Andamento mercati
La stagione delle trimestrali americane entra nel vivo, monopolizzando l'attenzione degli operatori e mantenendo la volatilita' dei mercati azionari su livelli elevati. Le societa' che hanno comunicato i risultati relativi al secondo trimestre dell'anno, in molti casi, non hanno evidenziato un significativo scostamento rispetto alle previsioni fatte dagli analisti, ma non sono mancate sorprese positive (Apple, Xerox, ATeT, Morgan Stanley) e negative (Yahoo). In Italia Fiat ha comunicato conti migliori rispetto alle aspettative. Le notizie macro pubblicate nel corso dell'ottava confermano la debolezza del settore immobiliare USA, mentre forniscono indicazioni incoraggianti sull'Eurozona.
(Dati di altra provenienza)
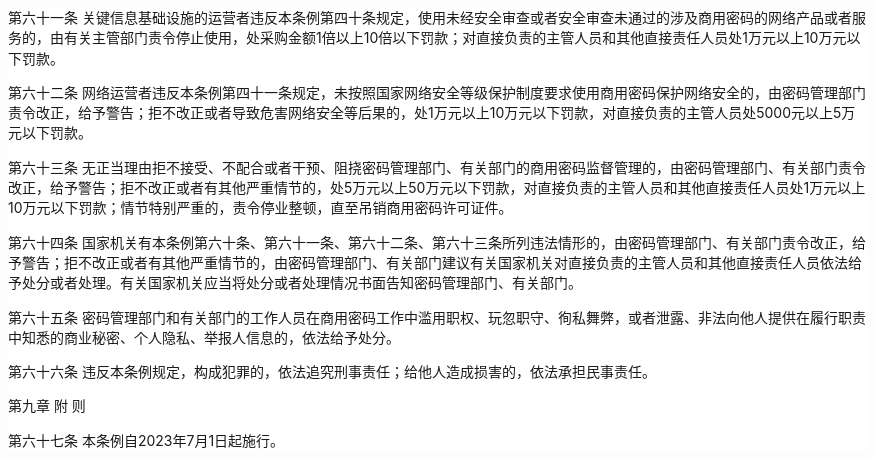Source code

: 第六十一条
关键信息基础设施的运营者违反本条例第四十条规定，使用未经安全审查或者安全审查未通过的涉及商用密码的网络产品或者服务的，由有关主管部门责令停止使用，处采购金额1倍以上10倍以下罚款；对直接负责的主管人员和其他直接责任人员处1万元以上10万元以下罚款。

第六十二条
网络运营者违反本条例第四十一条规定，未按照国家网络安全等级保护制度要求使用商用密码保护网络安全的，由密码管理部门责令改正，给予警告；拒不改正或者导致危害网络安全等后果的，处1万元以上10万元以下罚款，对直接负责的主管人员处5000元以上5万元以下罚款。

第六十三条
无正当理由拒不接受、不配合或者干预、阻挠密码管理部门、有关部门的商用密码监督管理的，由密码管理部门、有关部门责令改正，给予警告；拒不改正或者有其他严重情节的，处5万元以上50万元以下罚款，对直接负责的主管人员和其他直接责任人员处1万元以上10万元以下罚款；情节特别严重的，责令停业整顿，直至吊销商用密码许可证件。

第六十四条
国家机关有本条例第六十条、第六十一条、第六十二条、第六十三条所列违法情形的，由密码管理部门、有关部门责令改正，给予警告；拒不改正或者有其他严重情节的，由密码管理部门、有关部门建议有关国家机关对直接负责的主管人员和其他直接责任人员依法给予处分或者处理。有关国家机关应当将处分或者处理情况书面告知密码管理部门、有关部门。

第六十五条
密码管理部门和有关部门的工作人员在商用密码工作中滥用职权、玩忽职守、徇私舞弊，或者泄露、非法向他人提供在履行职责中知悉的商业秘密、个人隐私、举报人信息的，依法给予处分。

第六十六条 违反本条例规定，构成犯罪的，依法追究刑事责任；给他人造成损害的，依法承担民事责任。

第九章 附 则

第六十七条 本条例自2023年7月1日起施行。

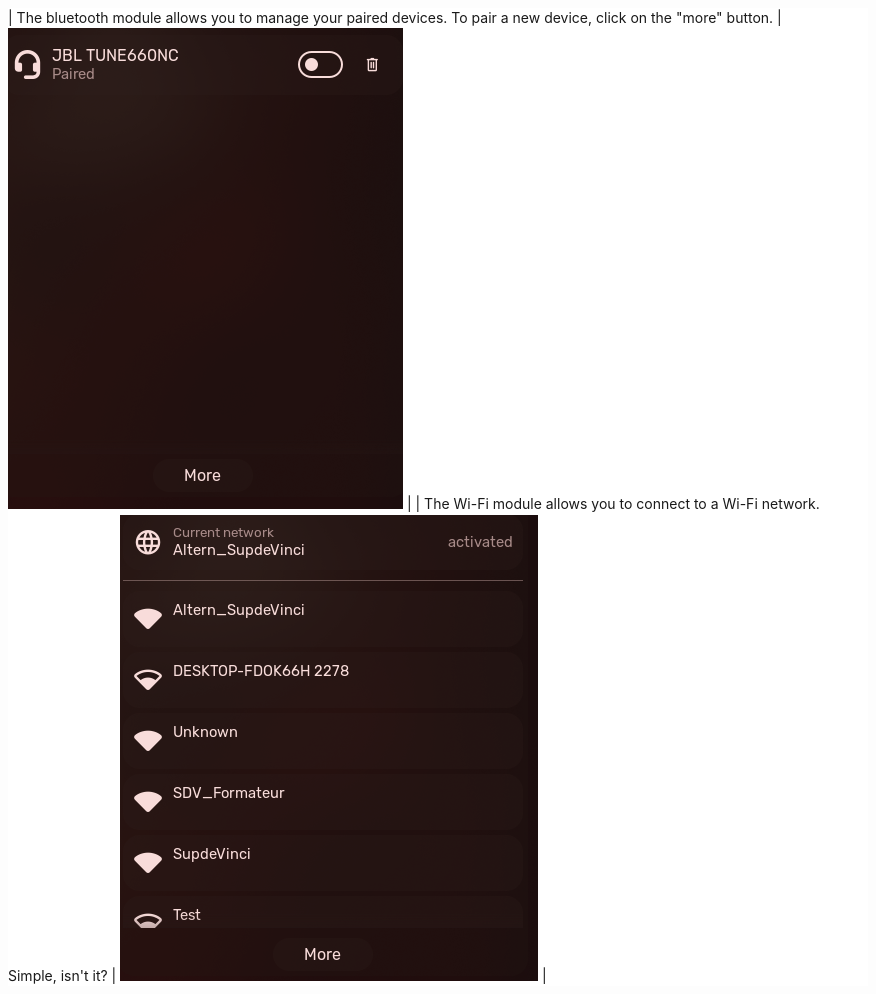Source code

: | The bluetooth module allows you to manage your paired devices. To pair a new device, click on the "more" button. | ![Bluetooth](../../../assets/rightPanel/bluetoothControl.png) |
| The Wi-Fi module allows you to connect to a Wi-Fi network. Simple, isn't it? | ![Wi-Fi](../../../assets/rightPanel/wifiMenu.png) |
Gli indici dei direttori d'acquisto sono cresciuti in luglio oltre le stime, e gli ordini all'industria in maggio hanno fatto registrare un aumento del 3,8%, nettamente superiore alle previsioni. Sui massimi degli ultimi 3 anni l'indice IFO tedesco. Il bilancio settimanale per le maggiori borse internazionali e' positivo, anche se l'attesa per i risultati degli stress test sulle banche e le parole del presidente della Fed, Ben Bernanke, che ha definito lo scenario economico statunitense come insolitamente incerto, hanno costituito un freno ad una piu' convinta ripresa degli acquisti. Il FTSE MIB chiude a 20.604,08 punti, +2,20% rispetto allo scorso venerdi', -11,37% da inizio anno.
Titolo da monitorare: Intesa Sanpaolo
Nei giorni scorsi i media hanno ampiamente discusso degli stress test, della loro natura, importanza, ed eventuale esito. Finalmente tra breve si conosceranno i risultati ufficiali del test, che verranno pubblicati da ciascuna banca oggetto dell'indagine (91 istituti a livello europeo). Si potra' cosi' capire se le preoccupazioni che hanno animato gli scambi e che sono state alla base di un'ulteriore pressione sui titoli del comparto bancario, siano giustificate o meno. Intesa Sanpaolo fa parte della lista delle banche sottoposte a stress test, e la pubblicazione dei risultati potrebbe essere fonte di forti oscillazioni per le sue quotazioni. Tra gli altri market mover che hanno recentemente interessato l'istituto vi e' il nuovo programma di emissioni in dollari dell'ammontare di 15 miliardi. Moody's ha assegnato il rating preliminare 'Aa2' alle emissioni senior, rating 'Aa3' a quelle senior subordinate (Lower Tier 2), e 'A2' a quelle Junior subordinate (Upper Tier 2). L'incontro con la resistenza a 2,50 euro ha frenato il rialzo delle quotazioni di Intesa Sanpaolo, ed ha mantenuto l'impostazione grafica di breve termine in una posizione di neutralita'. Un superamento consolidato di questo ostacolo fornirebbe un significativo segnale di forza che potrebbe favorire la prosecuzione degli acquisti spingendo i corsi verso i 2,80 euro. Una strategia buy up con ingresso a 2,56 dovrebbe prevedere uno stop loss che permetta di chiudere la posizione assunta se i prezzi dovessero ritornare al di sotto della resistenza diventata supporto.